My main motto, from the Chuang Tse, is: "A path is formed by walking on it."
I have devoted so much of my life's energies to activities and attitudes that I see as constructive or helpful for others that it would for me be antithetical to reject the notion of altruism. But many people do so, which has always perplexed me.
I see being generous and kind and helpful as directly serving my self-interest, presumably making the world a better, safer place not only for others, including especially those I cherish, but also for myself personally.

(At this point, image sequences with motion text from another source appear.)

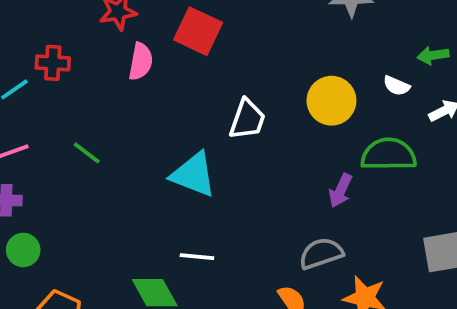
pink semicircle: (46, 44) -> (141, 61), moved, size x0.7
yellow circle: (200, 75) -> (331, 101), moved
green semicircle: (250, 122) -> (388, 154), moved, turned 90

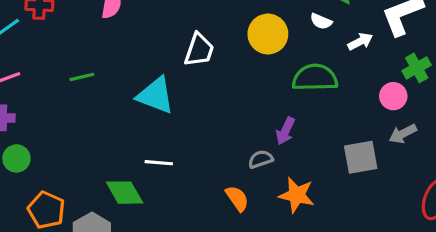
green line: (87, 153) -> (82, 77), moved, turned -50
purple arrow: (341, 191) -> (285, 131), moved
gray semicircle: (321, 253) -> (261, 159), size x0.7

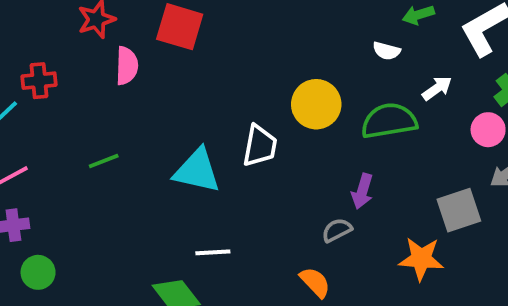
yellow circle: (268, 34) -> (316, 104), moved
white arrow: (360, 41) -> (437, 88), moved
white trapezoid: (199, 50) -> (260, 146), moved
orange star: (297, 195) -> (421, 259), moved

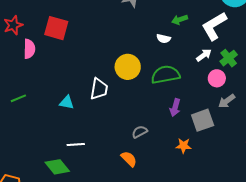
white arrow: (437, 88) -> (204, 55), moved
cyan triangle: (197, 171) -> (67, 102), size x0.6
purple arrow: (362, 191) -> (175, 108), moved
orange star: (421, 259) -> (183, 146), size x0.7

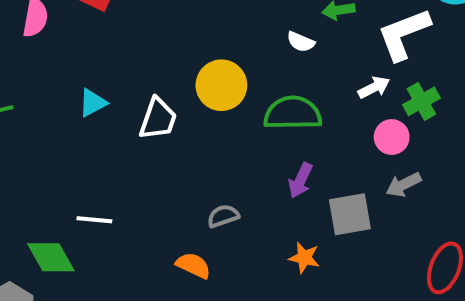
cyan triangle: (67, 102) -> (93, 103), moved, turned -49
orange semicircle: (129, 159) -> (193, 265), turned -30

It's certainly not that I haven't wanted things: money, influence, any of a number of forms of self-aggrandizement. Indeed I have often thought that great wealth would be an enormous boon to my life, especially if it fell miraculously out of the sky, for example by winning the lottery when it was worth $100 million or something.
Fortunately, life has been pretty good to me, in material as well as other senses. I've had enough influence, recognition, success, and all that, and I really don't need it to feel content or complete.

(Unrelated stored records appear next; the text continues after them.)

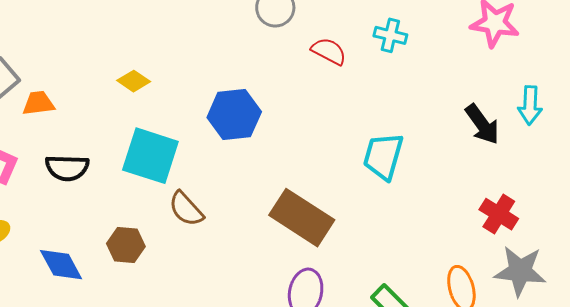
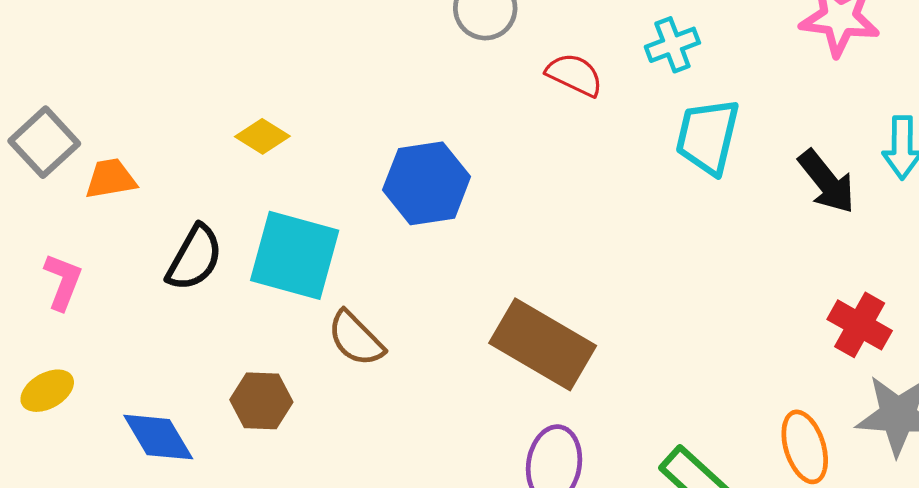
cyan cross: (390, 35) -> (672, 45), turned -32
cyan trapezoid: (383, 156) -> (708, 137), moved
black semicircle: (67, 168) -> (195, 258), moved, turned -60

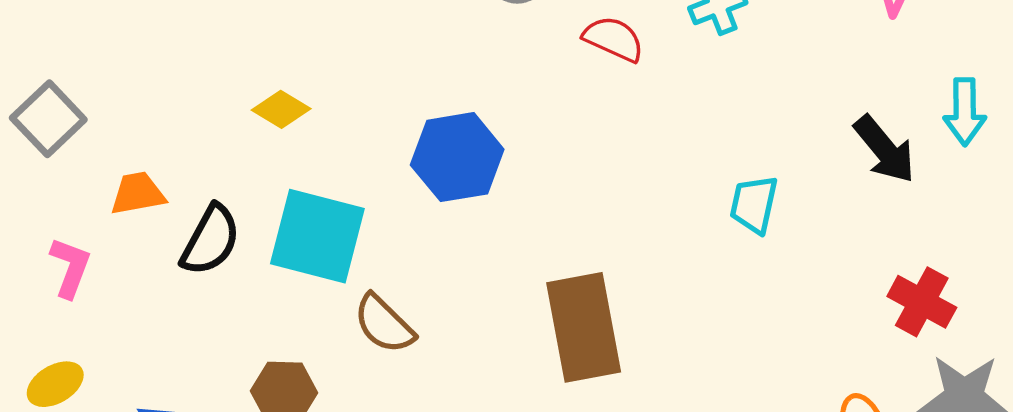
cyan trapezoid: (708, 137) -> (754, 204), moved, size x0.7
orange trapezoid: (111, 179) -> (138, 193), moved
brown rectangle: (543, 344) -> (584, 327), turned 50

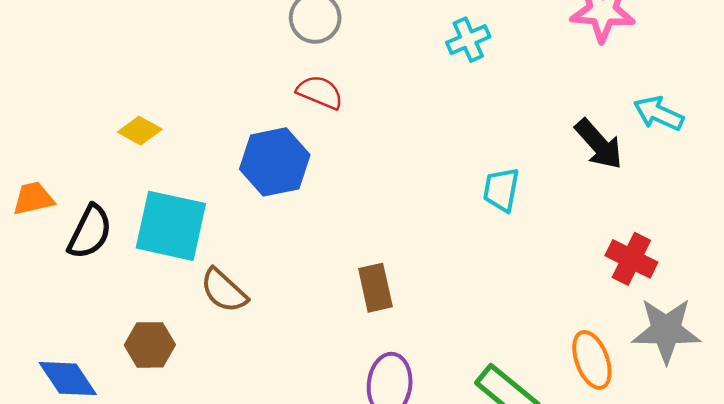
red semicircle: (614, 39) -> (320, 92), moved
cyan arrow: (965, 112) -> (659, 113), turned 117
brown rectangle: (584, 327) -> (375, 288), size x0.6

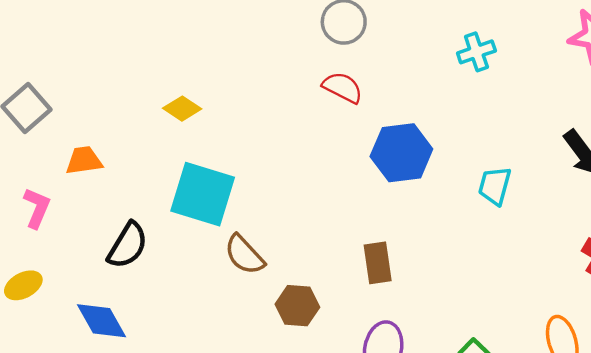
blue hexagon: (275, 162) -> (401, 153), moved
black semicircle: (90, 232) -> (128, 245), moved
brown hexagon: (150, 345) -> (297, 306), moved

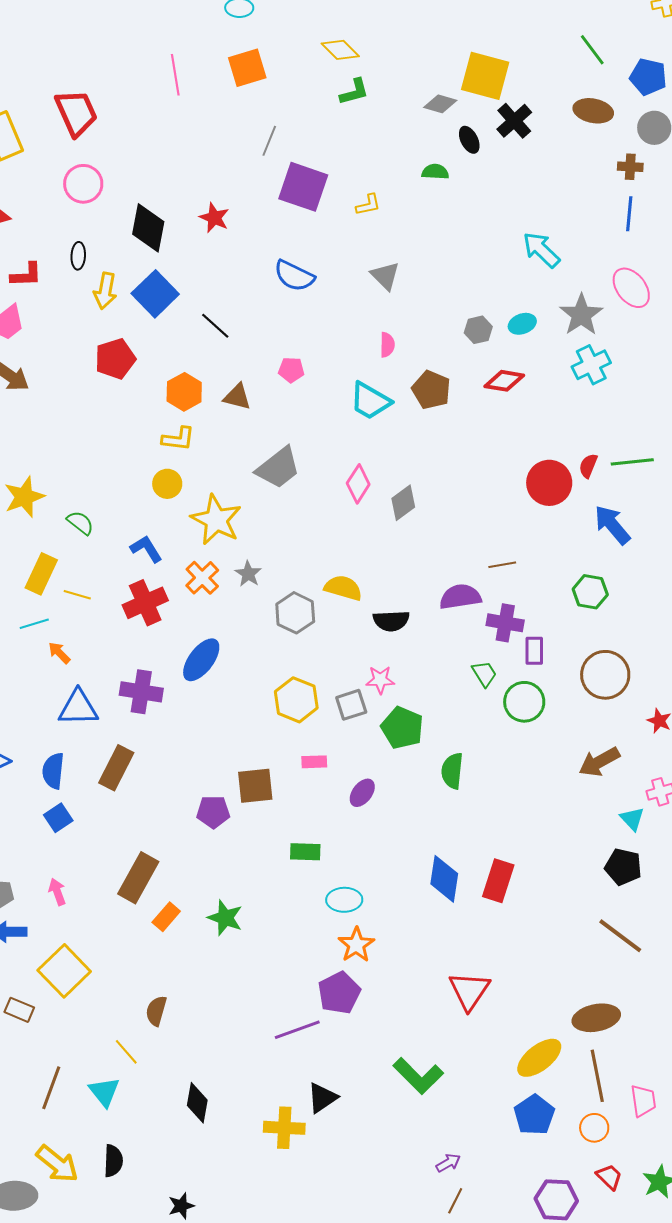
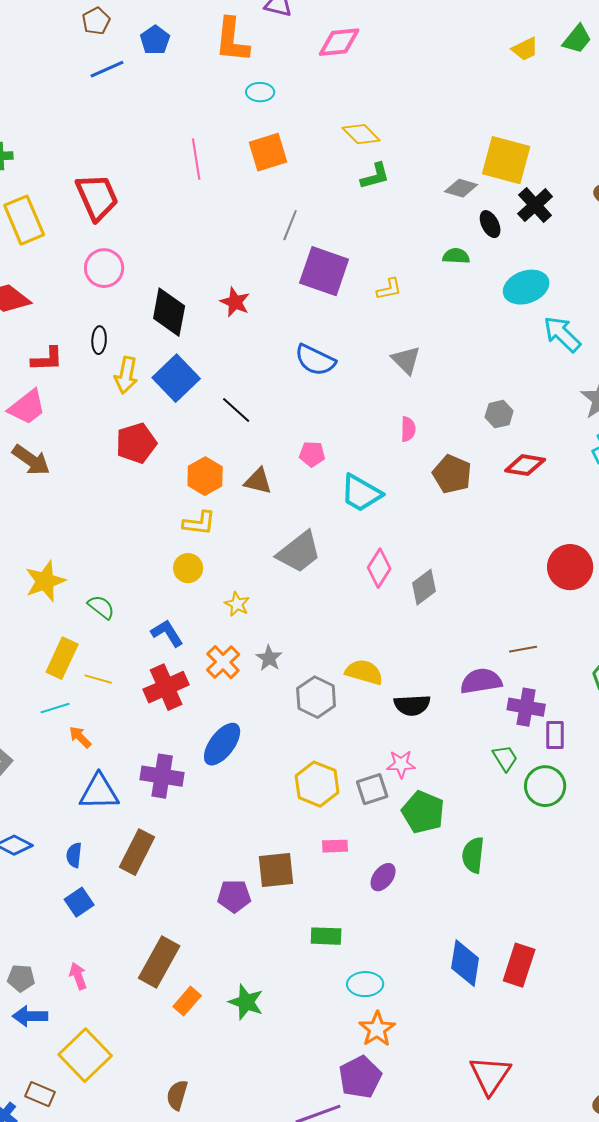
cyan ellipse: (522, 324) -> (526, 287), moved, size x1.6
cyan trapezoid: (370, 401) -> (361, 493), moved
yellow star: (216, 520) -> (237, 604), size x0.5
blue semicircle: (53, 771) -> (74, 855), size x0.7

But the lottery fantasy hasn't gone away either. I would create a foundation for artists, the idea being to find people on the cusp of a major breakthrough or leap forward in their work, but needing more resources than they could reasonably expect to assemble to bring it off. The search would be the fun part for me, I think. Ideally, the recipients would never connect me with the grant; it would drop from heaven, as the lottery had on me. It may be just as prideful to remain anonymous as not, but I don't think I care much about niceties of that sort.